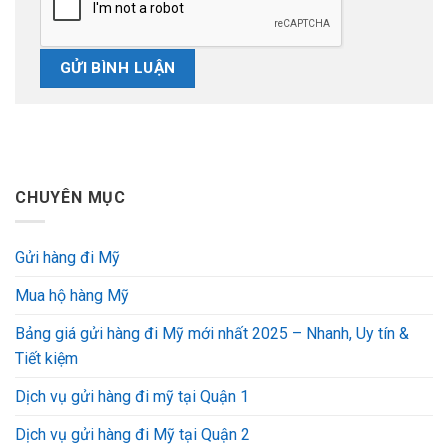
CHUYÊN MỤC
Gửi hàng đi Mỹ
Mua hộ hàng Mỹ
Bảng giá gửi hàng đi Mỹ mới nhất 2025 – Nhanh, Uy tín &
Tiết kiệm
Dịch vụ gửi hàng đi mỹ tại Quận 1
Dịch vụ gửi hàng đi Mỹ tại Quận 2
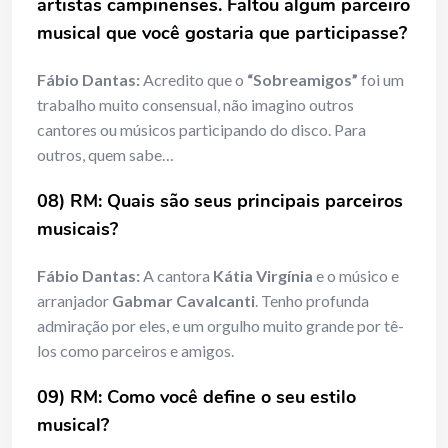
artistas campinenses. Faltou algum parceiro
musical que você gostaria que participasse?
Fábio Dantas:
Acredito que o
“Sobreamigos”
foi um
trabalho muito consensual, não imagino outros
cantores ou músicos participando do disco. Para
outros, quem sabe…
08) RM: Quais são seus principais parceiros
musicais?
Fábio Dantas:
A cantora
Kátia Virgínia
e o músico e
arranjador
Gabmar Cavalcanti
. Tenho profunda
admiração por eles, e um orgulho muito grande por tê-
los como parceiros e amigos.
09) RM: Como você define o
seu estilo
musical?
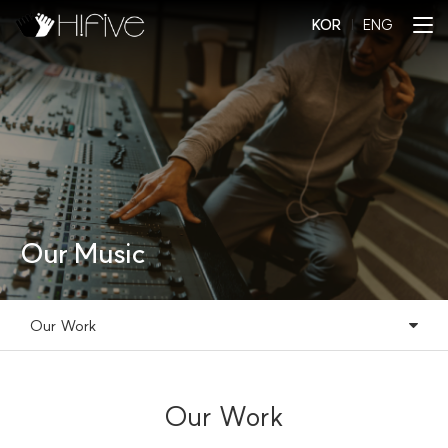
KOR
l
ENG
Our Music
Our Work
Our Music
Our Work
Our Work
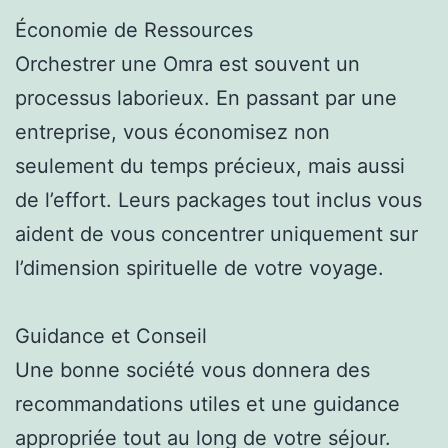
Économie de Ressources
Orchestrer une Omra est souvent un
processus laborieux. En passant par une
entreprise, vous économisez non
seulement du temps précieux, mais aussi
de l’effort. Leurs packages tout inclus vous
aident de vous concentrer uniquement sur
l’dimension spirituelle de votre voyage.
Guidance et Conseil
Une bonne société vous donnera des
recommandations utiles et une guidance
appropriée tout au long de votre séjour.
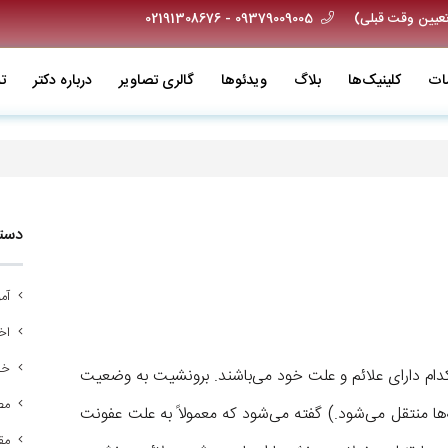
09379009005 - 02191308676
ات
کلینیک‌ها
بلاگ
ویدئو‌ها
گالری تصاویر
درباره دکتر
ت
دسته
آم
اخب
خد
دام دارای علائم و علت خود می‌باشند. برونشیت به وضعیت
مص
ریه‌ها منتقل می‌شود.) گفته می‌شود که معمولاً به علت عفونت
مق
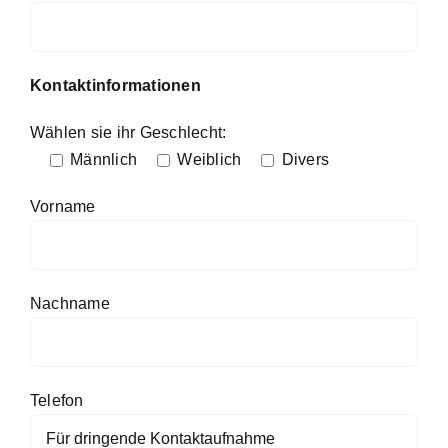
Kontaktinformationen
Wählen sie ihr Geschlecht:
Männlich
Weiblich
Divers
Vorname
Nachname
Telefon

## Work to be completed
Retype the line containing "trabalho muito consensual, não imagino outros" and all lines after it through the end of the material, exactly and only those, leaving out pictures.

## Solution to the exercise
trabalho muito consensual, não imagino outros
cantores ou músicos participando do disco. Para
outros, quem sabe…
08) RM: Quais são seus principais parceiros
musicais?
Fábio Dantas:
A cantora
Kátia Virgínia
e o músico e
arranjador
Gabmar Cavalcanti
. Tenho profunda
admiração por eles, e um orgulho muito grande por tê-
los como parceiros e amigos.
09) RM: Como você define o
seu estilo
musical?
KOR
l
ENG
Our Music
Our Work
Our Music
Our Work
Our Work
Économie de Ressources
Orchestrer une Omra est souvent un
processus laborieux. En passant par une
entreprise, vous économisez non
seulement du temps précieux, mais aussi
de l’effort. Leurs packages tout inclus vous
aident de vous concentrer uniquement sur
l’dimension spirituelle de votre voyage.
Guidance et Conseil
Une bonne société vous donnera des
recommandations utiles et une guidance
appropriée tout au long de votre séjour.
09379009005 - 02191308676
ات
کلینیک‌ها
بلاگ
ویدئو‌ها
گالری تصاویر
درباره دکتر
ت
دسته
آم
اخب
خد
دام دارای علائم و علت خود می‌باشند. برونشیت به وضعیت
مص
ریه‌ها منتقل می‌شود.) گفته می‌شود که معمولاً به علت عفونت
مق
Kontaktinformationen
Wählen sie ihr Geschlecht:
Männlich
Weiblich
Divers
Vorname
Nachname
Telefon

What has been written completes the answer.